Songs for Silverman (Epic)

Kung Fu Hustle
Only Ben Folds could make Dr. Dre's FCC-frightening ditty "Bitches Ain't Shit" -- currently an iTunes extra -- sound sympathetic. But garnering sympathy for sometimes-unsavory underdogs is something the ivory-tickler has been adept at for his entire career. The difference with Songs for Silverman, his second solo studio album, is that the persona in its songs most deserving of compassion seems to be Folds himself.

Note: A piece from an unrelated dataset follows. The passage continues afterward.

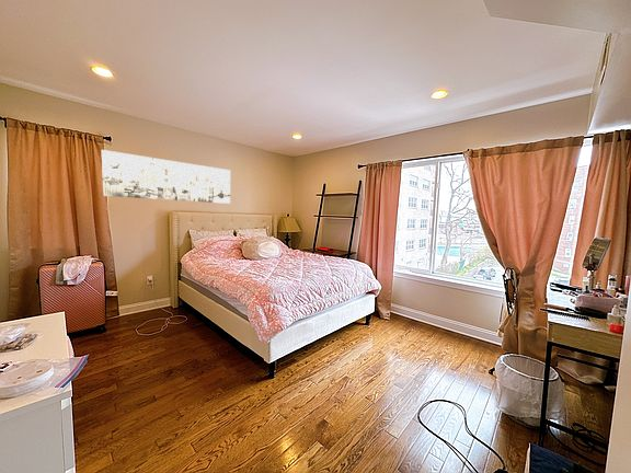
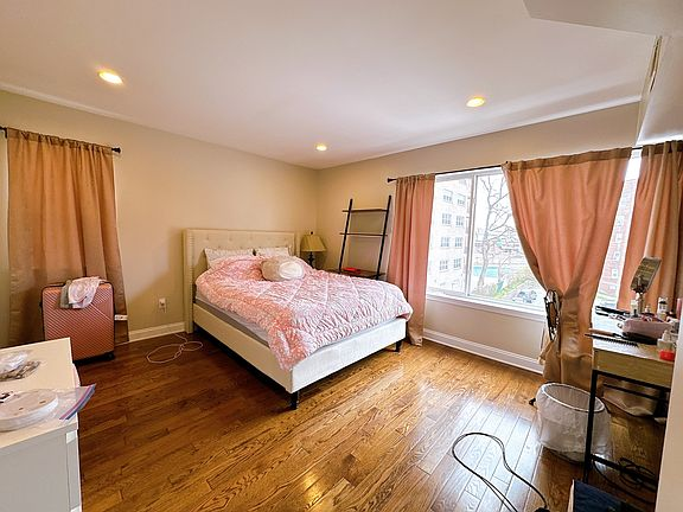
- wall art [100,149,231,205]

Like The Unauthorized Biography of Reinhold Messner, the 1999 opus of the Ben Folds Five, Folds addresses relationship schisms with unsentimental honesty. "But Judy, I won't be your bitch anymore," he trills on a pedal-steel-inflected narrative about ditching a poisonous entanglement. On "You to Thank," he refers to the willful ignorance of friends and family toward an impending divorce by observing, "We put on a pretty good act/And they seemed to all need to believe it." Folds' music reflects the pensive tone, ditching the primary color piano-pop of 2001's Rockin' the Suburbs for mature arrangements redolent of the Beach Boys and '70s Elton John. However, the depth of Folds' introspection -- as evidenced, in particular, by the father doting on his daughter in "Gracie" -- never sounds heavy-handed, despite its refusal to allow smirking jokes to get in the way.